[RECORDS Boundary: Start]

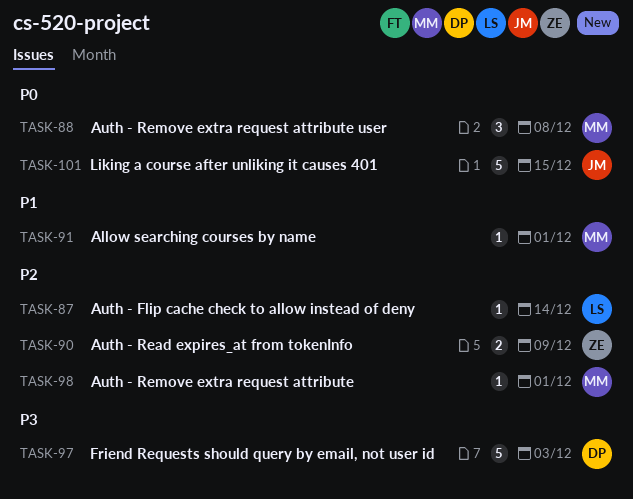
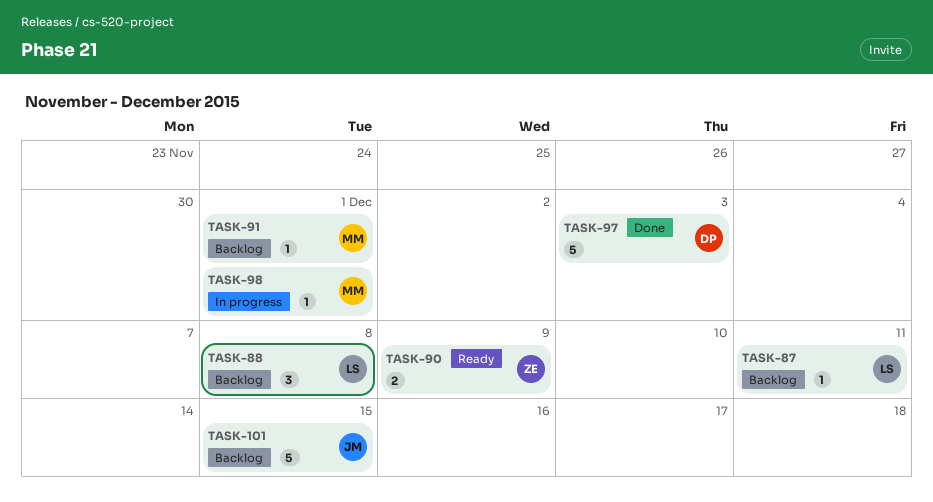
TASK-87, due: Dec 14 -> Dec 11
TASK-88, owner: MM -> LS

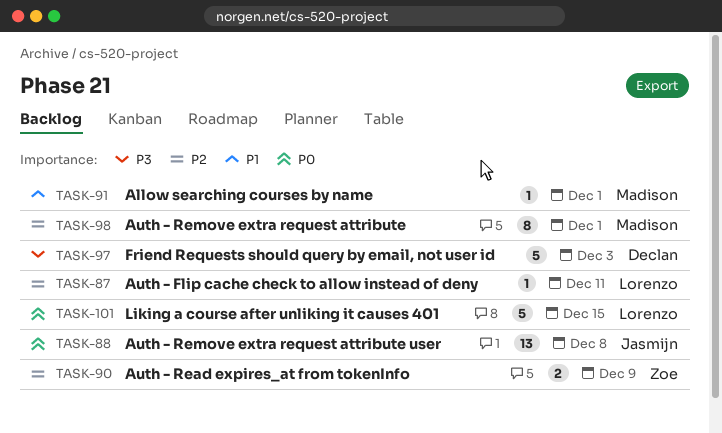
TASK-88, owner: Lorenzo -> Jasmijn
TASK-88, estimate: 3 -> 13
TASK-98, estimate: 1 -> 8
TASK-101, owner: Jasmijn -> Lorenzo

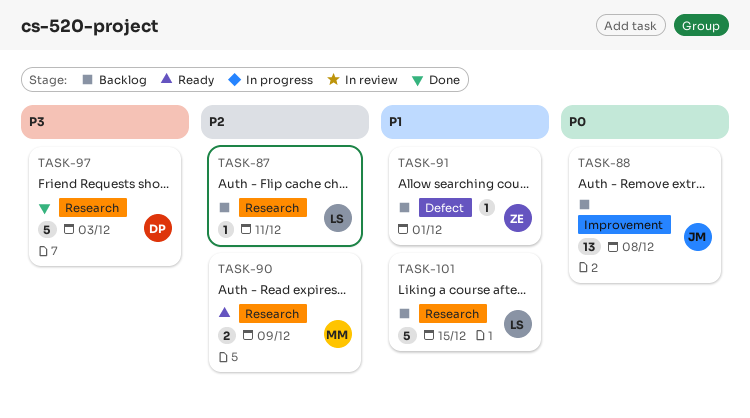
TASK-90, owner: Zoe -> Madison
TASK-91, owner: Madison -> Zoe
TASK-98: present -> none
TASK-101, priority: P0 -> P1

[RECORDS Boundary: End]

## WHAT YOU WILL DO
This exercise requires the lines of the entries containing the string "Jasmijn".

## SOLUTION
TASK-88, owner: Lorenzo -> Jasmijn
TASK-101, owner: Jasmijn -> Lorenzo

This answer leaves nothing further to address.